### Work order
Copy everything in the records, character for character, except images.

### Records to use
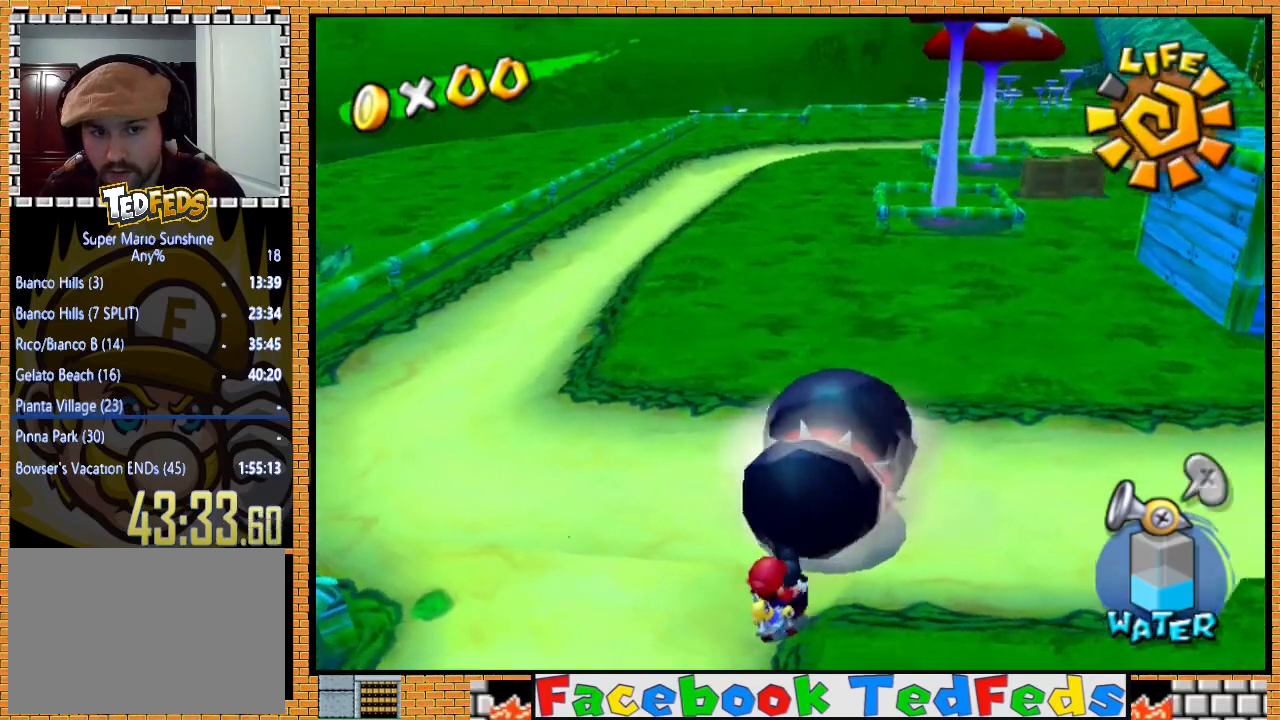
{"buttons": ["X"], "left_stick": "left", "right_stick": "center", "events": []}
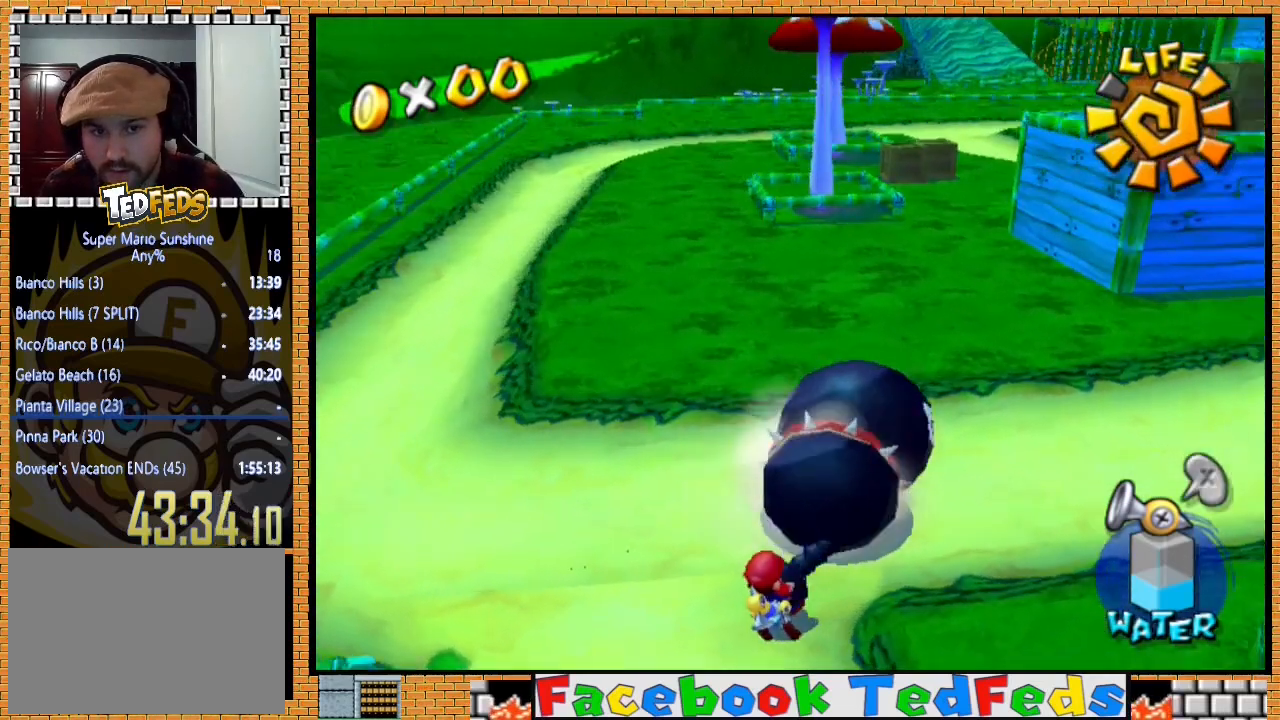
{"buttons": ["X"], "left_stick": "left", "right_stick": "center", "events": []}
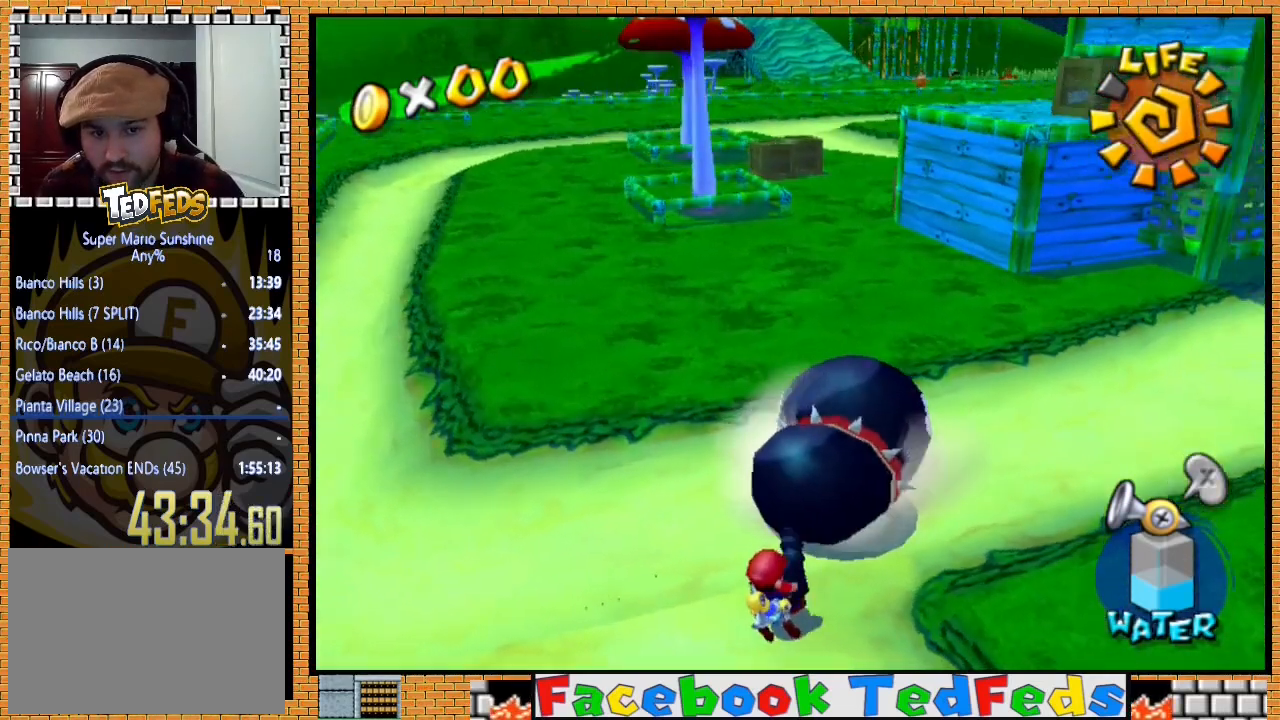
{"buttons": ["X"], "left_stick": "left", "right_stick": "center", "events": []}
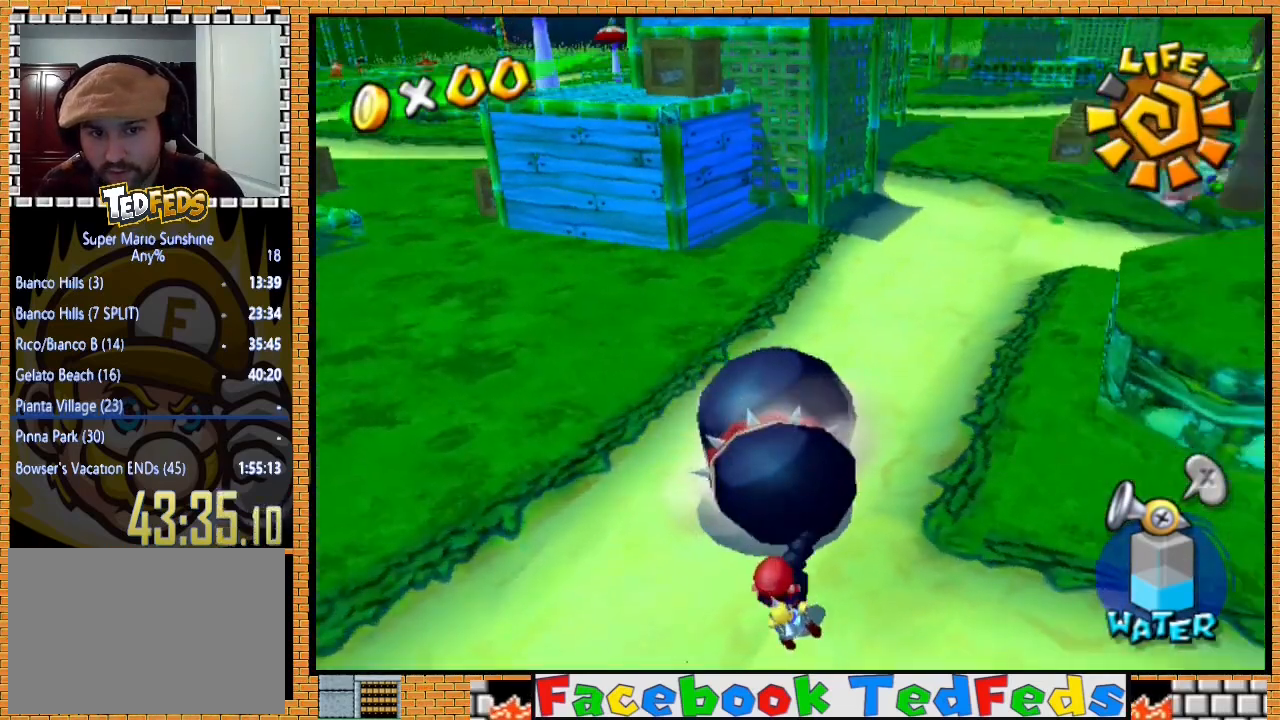
{"buttons": ["X"], "left_stick": "left", "right_stick": "center", "events": []}
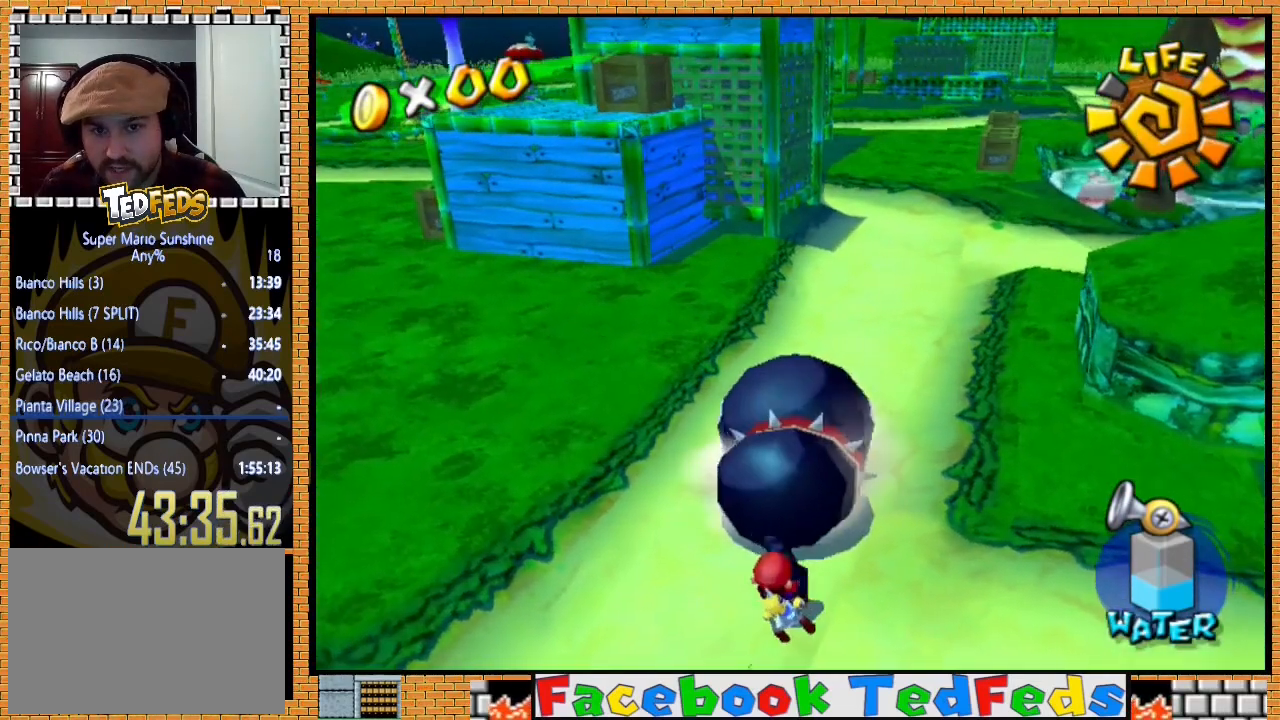
{"buttons": ["X"], "left_stick": "down-left", "right_stick": "center", "events": [[300, "left_stick", "down-left"]]}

### Result for this exercise
{"buttons": ["X"], "left_stick": "left", "right_stick": "center", "events": []}
{"buttons": ["X"], "left_stick": "left", "right_stick": "center", "events": []}
{"buttons": ["X"], "left_stick": "left", "right_stick": "center", "events": []}
{"buttons": ["X"], "left_stick": "left", "right_stick": "center", "events": []}
{"buttons": ["X"], "left_stick": "down-left", "right_stick": "center", "events": [[300, "left_stick", "down-left"]]}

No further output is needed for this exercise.